● Aim of the task: What do the lines say from the start of the entries through the one containing "Seasonal Rains (Msimu)"? Repeat them exactly.

● Records supplied:
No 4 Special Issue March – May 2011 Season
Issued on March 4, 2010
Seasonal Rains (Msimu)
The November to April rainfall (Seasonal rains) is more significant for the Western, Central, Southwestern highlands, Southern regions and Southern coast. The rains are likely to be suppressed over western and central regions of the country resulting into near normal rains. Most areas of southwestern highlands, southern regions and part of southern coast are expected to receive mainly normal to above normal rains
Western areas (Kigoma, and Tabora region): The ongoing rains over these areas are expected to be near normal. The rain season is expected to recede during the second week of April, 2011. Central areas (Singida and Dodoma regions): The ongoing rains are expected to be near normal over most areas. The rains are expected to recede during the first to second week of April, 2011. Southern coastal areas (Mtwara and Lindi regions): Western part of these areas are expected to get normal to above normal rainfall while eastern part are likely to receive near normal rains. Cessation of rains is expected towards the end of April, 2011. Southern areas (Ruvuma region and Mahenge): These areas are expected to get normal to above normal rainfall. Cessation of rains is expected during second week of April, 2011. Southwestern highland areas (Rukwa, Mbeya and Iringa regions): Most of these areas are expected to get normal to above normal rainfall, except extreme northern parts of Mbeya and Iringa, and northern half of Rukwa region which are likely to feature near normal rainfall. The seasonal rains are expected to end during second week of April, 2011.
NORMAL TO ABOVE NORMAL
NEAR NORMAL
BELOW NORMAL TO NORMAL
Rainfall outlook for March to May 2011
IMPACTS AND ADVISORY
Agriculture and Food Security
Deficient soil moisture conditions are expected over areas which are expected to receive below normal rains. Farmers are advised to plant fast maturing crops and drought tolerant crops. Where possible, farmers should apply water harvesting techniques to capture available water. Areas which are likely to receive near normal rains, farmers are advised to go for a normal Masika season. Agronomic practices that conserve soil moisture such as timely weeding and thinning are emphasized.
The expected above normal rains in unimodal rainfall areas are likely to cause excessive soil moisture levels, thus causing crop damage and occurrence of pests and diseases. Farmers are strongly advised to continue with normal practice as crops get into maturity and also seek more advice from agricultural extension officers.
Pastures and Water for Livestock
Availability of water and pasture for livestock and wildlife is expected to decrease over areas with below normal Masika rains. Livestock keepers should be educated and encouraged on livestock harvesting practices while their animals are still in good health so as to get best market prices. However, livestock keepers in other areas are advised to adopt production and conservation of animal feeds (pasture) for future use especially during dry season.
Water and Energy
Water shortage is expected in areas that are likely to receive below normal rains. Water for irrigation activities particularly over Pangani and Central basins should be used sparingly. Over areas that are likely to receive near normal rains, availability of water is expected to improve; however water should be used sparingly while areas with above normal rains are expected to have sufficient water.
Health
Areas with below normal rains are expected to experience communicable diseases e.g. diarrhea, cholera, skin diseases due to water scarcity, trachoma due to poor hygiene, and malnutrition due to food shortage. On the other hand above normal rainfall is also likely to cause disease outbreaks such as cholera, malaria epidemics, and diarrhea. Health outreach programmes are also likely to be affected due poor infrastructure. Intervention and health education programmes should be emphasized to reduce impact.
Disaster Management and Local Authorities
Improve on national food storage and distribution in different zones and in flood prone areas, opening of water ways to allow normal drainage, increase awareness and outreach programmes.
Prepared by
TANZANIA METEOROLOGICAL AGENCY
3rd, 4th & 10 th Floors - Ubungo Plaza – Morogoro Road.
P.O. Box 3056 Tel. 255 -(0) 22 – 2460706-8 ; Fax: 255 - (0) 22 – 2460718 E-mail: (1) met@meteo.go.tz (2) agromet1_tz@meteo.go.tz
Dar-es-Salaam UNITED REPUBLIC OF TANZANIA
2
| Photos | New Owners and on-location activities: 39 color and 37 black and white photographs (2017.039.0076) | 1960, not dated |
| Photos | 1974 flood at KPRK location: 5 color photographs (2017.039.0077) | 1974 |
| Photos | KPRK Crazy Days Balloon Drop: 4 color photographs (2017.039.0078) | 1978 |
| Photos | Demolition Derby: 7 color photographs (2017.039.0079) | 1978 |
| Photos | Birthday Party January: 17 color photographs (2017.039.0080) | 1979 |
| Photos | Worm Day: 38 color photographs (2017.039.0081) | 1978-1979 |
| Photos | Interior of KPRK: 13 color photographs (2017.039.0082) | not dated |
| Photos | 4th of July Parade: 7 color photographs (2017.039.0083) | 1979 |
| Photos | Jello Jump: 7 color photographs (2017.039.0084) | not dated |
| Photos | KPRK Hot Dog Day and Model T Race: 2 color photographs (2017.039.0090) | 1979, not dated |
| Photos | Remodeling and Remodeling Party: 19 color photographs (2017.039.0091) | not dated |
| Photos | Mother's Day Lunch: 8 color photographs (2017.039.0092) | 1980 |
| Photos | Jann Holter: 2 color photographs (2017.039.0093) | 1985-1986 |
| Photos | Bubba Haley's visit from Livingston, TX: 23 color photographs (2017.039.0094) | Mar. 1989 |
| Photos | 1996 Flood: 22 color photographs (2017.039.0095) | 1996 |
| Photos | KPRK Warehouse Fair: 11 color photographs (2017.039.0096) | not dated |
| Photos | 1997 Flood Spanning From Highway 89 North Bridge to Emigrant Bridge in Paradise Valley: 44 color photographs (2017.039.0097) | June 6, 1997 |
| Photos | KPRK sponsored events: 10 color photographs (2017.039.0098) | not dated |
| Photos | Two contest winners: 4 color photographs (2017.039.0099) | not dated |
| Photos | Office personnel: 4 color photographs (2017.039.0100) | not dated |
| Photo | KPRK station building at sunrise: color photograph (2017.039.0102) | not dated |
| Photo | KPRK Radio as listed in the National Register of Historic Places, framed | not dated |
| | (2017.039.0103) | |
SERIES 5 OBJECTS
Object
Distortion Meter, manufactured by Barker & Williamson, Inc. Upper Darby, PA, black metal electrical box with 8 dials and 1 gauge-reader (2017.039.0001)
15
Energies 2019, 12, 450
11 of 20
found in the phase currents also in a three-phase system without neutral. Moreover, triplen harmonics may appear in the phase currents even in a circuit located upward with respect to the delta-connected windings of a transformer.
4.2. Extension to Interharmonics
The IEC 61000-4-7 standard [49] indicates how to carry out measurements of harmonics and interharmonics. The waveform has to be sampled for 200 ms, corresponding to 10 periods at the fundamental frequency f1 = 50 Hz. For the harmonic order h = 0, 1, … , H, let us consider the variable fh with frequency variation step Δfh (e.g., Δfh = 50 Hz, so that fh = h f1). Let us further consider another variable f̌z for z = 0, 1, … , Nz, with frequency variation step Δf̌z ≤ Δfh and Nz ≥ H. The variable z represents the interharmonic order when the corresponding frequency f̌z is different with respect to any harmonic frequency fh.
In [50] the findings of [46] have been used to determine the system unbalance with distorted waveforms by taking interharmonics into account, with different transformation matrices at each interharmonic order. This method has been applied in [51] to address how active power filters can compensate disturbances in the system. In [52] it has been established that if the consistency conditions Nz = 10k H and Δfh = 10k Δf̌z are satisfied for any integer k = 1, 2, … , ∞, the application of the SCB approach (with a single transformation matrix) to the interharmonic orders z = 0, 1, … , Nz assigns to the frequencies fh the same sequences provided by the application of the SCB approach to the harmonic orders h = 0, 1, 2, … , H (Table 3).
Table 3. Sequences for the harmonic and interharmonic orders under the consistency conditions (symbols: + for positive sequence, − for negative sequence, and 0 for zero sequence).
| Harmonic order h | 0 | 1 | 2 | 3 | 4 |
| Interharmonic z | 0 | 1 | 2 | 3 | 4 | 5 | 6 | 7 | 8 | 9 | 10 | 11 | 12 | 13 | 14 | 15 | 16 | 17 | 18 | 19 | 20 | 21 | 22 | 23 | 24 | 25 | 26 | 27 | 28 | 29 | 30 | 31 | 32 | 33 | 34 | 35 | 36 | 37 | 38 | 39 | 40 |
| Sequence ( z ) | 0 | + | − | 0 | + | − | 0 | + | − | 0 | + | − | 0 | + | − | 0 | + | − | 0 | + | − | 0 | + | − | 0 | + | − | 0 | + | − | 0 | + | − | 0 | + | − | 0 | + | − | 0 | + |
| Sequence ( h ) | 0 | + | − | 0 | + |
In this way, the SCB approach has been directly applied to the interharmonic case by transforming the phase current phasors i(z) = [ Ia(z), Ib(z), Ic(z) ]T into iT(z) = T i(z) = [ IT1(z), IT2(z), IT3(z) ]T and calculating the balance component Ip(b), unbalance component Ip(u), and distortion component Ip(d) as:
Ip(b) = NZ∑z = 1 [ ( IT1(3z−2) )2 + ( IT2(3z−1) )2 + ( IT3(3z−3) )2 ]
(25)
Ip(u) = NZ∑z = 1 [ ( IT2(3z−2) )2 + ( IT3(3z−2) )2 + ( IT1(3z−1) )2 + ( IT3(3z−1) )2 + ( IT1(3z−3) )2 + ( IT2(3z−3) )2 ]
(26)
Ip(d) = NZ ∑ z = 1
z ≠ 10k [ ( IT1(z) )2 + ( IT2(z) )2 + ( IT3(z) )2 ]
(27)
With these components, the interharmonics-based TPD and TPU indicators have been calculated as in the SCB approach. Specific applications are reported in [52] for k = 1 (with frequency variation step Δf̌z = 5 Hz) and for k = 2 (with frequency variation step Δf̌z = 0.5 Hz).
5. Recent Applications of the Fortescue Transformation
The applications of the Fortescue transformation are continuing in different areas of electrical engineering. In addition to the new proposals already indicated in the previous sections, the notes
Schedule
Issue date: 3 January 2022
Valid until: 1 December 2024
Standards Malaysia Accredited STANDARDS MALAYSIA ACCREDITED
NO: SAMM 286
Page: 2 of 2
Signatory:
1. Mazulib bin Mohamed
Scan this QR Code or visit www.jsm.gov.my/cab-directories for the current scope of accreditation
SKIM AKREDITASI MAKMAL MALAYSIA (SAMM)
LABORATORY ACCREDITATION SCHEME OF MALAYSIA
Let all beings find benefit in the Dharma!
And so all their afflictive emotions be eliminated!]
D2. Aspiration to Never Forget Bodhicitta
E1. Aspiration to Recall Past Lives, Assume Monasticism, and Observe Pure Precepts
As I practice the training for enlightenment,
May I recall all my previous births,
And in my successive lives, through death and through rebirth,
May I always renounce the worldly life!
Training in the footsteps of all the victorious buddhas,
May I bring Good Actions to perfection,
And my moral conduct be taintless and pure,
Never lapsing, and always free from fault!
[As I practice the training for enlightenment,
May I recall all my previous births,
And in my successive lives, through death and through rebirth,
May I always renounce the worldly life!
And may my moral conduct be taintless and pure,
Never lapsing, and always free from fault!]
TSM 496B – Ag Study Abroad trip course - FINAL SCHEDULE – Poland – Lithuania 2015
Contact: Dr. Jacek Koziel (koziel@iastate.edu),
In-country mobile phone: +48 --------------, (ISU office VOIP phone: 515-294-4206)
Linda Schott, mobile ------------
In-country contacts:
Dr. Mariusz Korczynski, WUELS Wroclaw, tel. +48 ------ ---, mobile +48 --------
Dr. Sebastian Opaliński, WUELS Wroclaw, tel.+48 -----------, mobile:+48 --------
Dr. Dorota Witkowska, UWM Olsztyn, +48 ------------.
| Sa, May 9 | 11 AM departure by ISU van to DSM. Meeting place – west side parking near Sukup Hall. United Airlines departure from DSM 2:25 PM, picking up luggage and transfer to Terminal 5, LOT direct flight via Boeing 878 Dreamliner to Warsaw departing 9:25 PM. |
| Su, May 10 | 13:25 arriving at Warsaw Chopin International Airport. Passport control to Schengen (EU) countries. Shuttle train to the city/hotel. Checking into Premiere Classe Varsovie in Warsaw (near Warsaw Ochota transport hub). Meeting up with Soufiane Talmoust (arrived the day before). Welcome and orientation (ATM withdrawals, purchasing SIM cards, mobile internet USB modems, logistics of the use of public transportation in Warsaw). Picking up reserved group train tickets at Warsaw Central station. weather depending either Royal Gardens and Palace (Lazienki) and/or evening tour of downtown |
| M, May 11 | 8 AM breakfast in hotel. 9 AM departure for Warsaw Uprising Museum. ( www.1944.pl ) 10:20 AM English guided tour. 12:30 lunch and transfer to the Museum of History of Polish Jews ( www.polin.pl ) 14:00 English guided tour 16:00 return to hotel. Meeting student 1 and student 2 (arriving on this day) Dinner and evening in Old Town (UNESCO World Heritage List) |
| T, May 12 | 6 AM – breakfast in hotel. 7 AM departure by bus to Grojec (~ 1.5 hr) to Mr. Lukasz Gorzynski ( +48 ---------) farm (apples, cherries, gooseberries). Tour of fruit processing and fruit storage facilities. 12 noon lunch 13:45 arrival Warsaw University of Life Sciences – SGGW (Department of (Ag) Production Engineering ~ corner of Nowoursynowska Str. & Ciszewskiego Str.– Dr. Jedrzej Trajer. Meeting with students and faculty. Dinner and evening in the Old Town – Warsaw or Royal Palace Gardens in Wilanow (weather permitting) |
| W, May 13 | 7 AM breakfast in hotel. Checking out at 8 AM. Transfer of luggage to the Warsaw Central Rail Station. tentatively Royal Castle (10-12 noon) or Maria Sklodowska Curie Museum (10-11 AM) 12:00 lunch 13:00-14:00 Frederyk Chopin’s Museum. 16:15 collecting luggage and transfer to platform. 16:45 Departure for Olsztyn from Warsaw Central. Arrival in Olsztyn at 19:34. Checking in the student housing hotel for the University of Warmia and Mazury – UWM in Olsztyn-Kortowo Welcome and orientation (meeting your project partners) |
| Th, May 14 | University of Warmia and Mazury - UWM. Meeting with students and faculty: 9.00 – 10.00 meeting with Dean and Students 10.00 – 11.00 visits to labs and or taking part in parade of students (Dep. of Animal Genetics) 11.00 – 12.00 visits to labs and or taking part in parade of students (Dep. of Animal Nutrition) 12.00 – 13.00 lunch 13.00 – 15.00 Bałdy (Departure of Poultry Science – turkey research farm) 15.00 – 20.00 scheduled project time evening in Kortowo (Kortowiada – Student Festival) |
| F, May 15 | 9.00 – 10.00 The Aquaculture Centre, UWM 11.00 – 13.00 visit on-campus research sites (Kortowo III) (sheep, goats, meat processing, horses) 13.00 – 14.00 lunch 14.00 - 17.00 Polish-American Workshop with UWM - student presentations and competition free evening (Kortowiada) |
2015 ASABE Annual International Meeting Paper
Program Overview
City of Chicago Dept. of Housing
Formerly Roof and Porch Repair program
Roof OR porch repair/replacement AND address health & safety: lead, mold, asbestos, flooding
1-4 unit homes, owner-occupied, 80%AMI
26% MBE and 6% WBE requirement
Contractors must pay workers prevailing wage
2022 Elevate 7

● Answer to this task:
No 4 Special Issue March – May 2011 Season
Issued on March 4, 2010
Seasonal Rains (Msimu)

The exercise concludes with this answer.